[Source: Reuters]
Putting quality over profit during inflationary times, Manila restaurant manager Ely Cundangan has refused to mess with her signature beef marrow stew – the same amount of onions must go in the pot no matter what.
Elected last June, President Ferdinand Marcos Jr has struggled to fulfil campaign promises to bring down inflation, which hit 8.7% in January, driven by an 11.2% jump in food prices, the biggest since 2009.
Like the rest of the world, the Philippines is having to pay a lot more for energy imports, but it is the steepling prices of staple foodstuffs that has become most hard to stomach.
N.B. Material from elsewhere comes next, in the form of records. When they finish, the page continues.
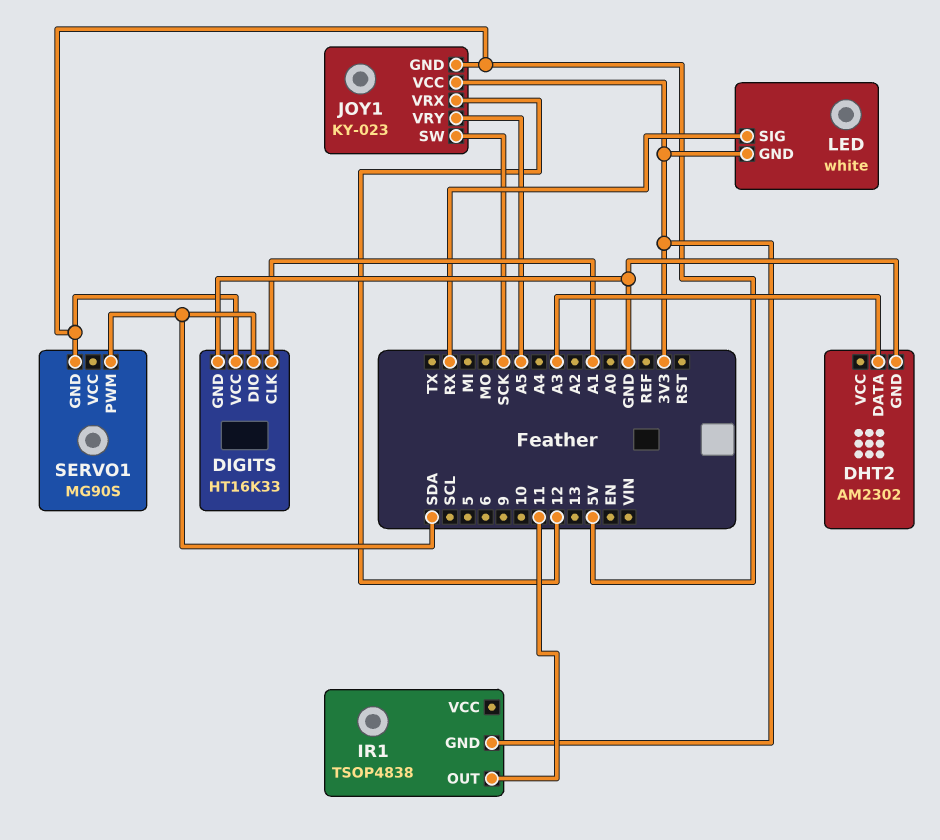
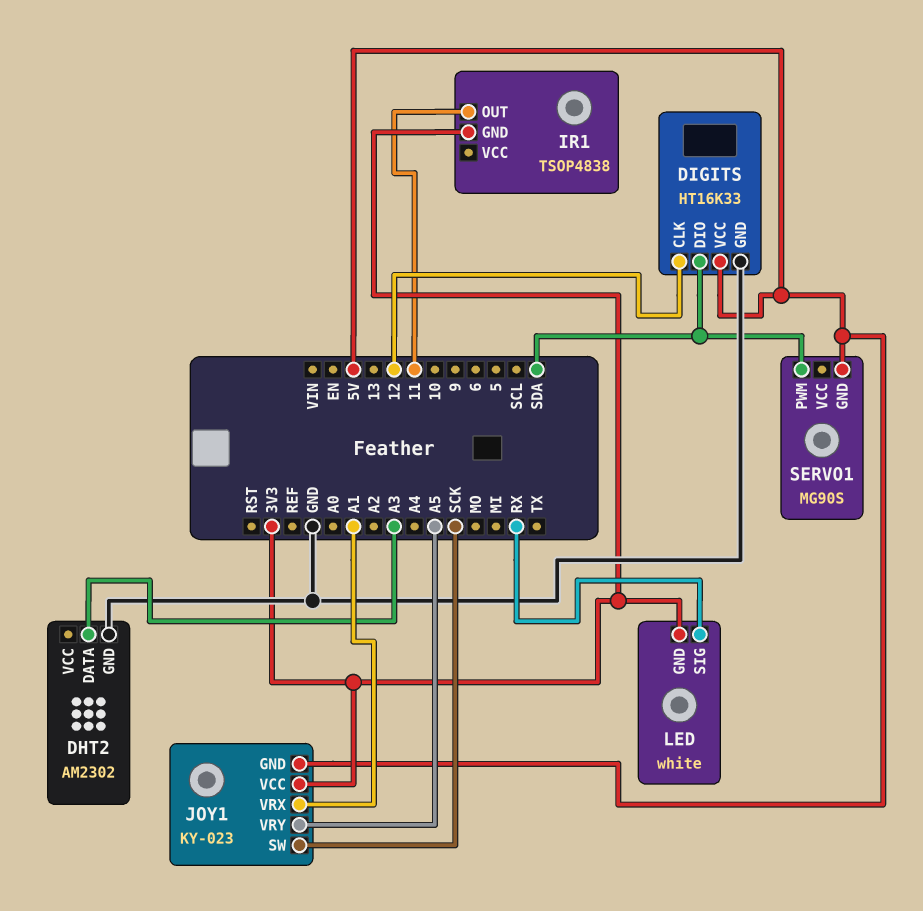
DIGITS pin CLK: A1 -> 12
JOY1 pin VRX: 12 -> A1

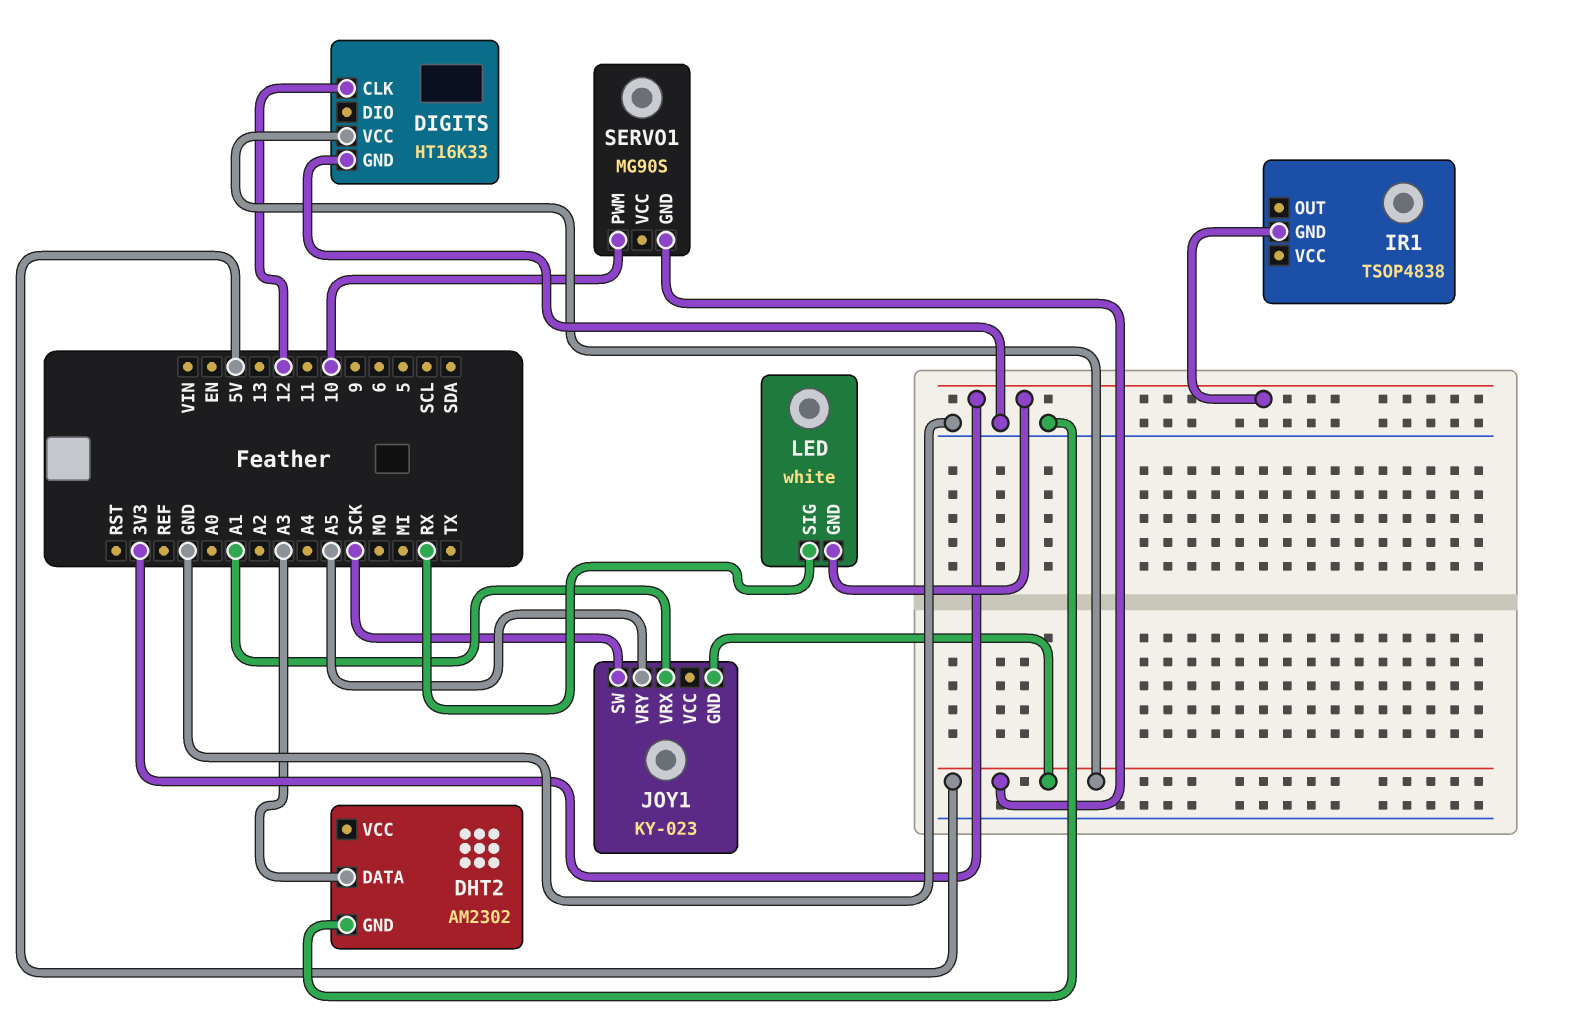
DIGITS pin DIO: SDA -> none
IR1 pin OUT: 11 -> none
JOY1 pin VCC: 3V3 -> none
SERVO1 pin PWM: SDA -> 10

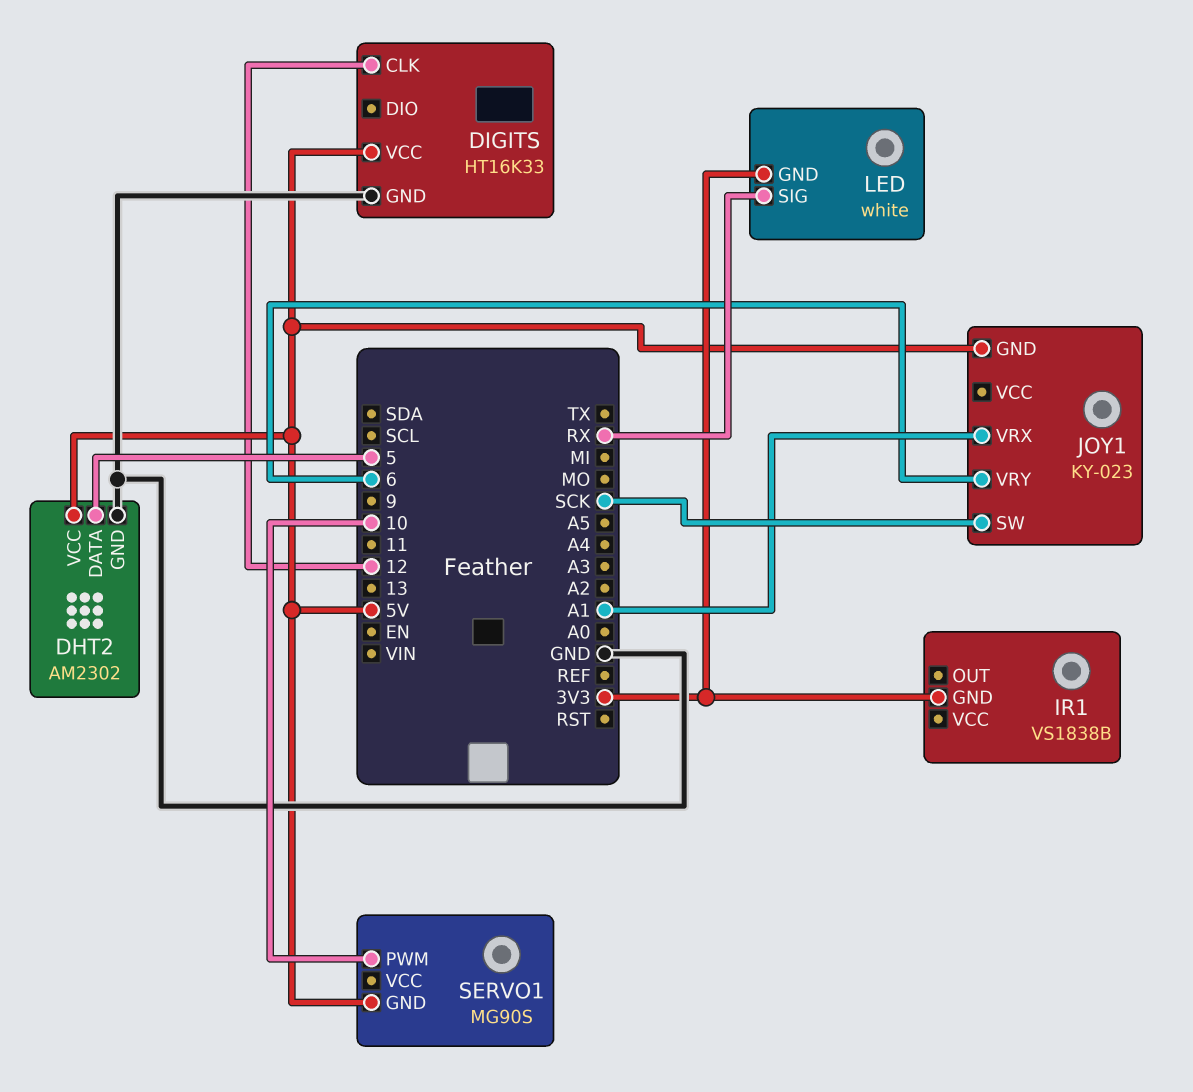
DHT2 pin DATA: A3 -> 5
DHT2 pin VCC: none -> 5V
IR1: TSOP4838 -> VS1838B
JOY1 pin VRY: A5 -> 6

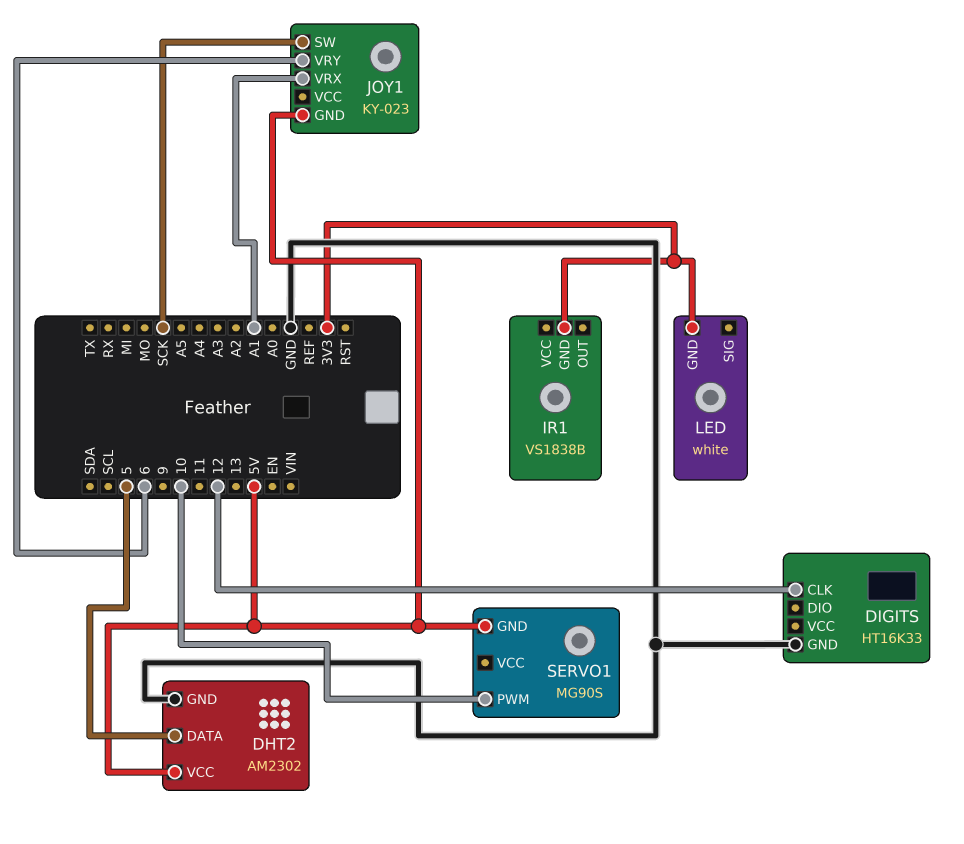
DIGITS pin VCC: 5V -> none
LED pin SIG: RX -> none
The cost of onions – a mainstay in almost all Philippine dishes – shot up from around pesos 70 pesos ($1.28) a kilo in April to as much as 700 pesos in December, making them more expensive than meat.
Awkwardly for Marcos, who also holds the agriculture portfolio, the onion shortages stemmed largely from import delays. Imported onions, bought mostly from India and China, require sanitary and phytosanitary permits for quarantine and biosecurity purposes.
Acknowledging that part of the fault lay with poor planning, Marcos has acted to speed up imports and prices have tumbled from December’s highs, but rates in a Manila wet market are still around double the year-ago levels.
Consumer frustration is limited for now to social media memes, with some finding humour the best way to deal with hardship.
A bride from Iloilo city became the talk of the town after she walked down the aisle with a bouquet of onions, while one enterprising florist in the capital sold bouquets festooned with onions and chillies for Valentine’s Day.
Earlier this month, a branch of Japan Home Centre, a popular chain of retail stores in Manila, accepted onions as payment for a day, promising to donate the onions to food banks for families unable to afford the staple.
It is not just onions. Steep price rises for eggs and sugar have also whacked up the cost of putting food on the table.
Due to import delays and damage to crops from bad weather, the price of a kilo of sugar has nearly doubled to 100 pesos from a year ago, hitting beverage companies, while eggs, which cost 6 pesos a piece last year, were now selling at 10 pesos, as hatcheries are still reeling from outbreaks of avian flu.
Opposition politicians have criticised Marcos for not acting sooner to control spiralling prices, saying he should relinquish the agriculture portfolio and appoint a minister who can dedicate himself to the task.
And farmers are worried that the belated surge in imports will end up weakening prices just as they take their own onions to market during the February to April harvest season.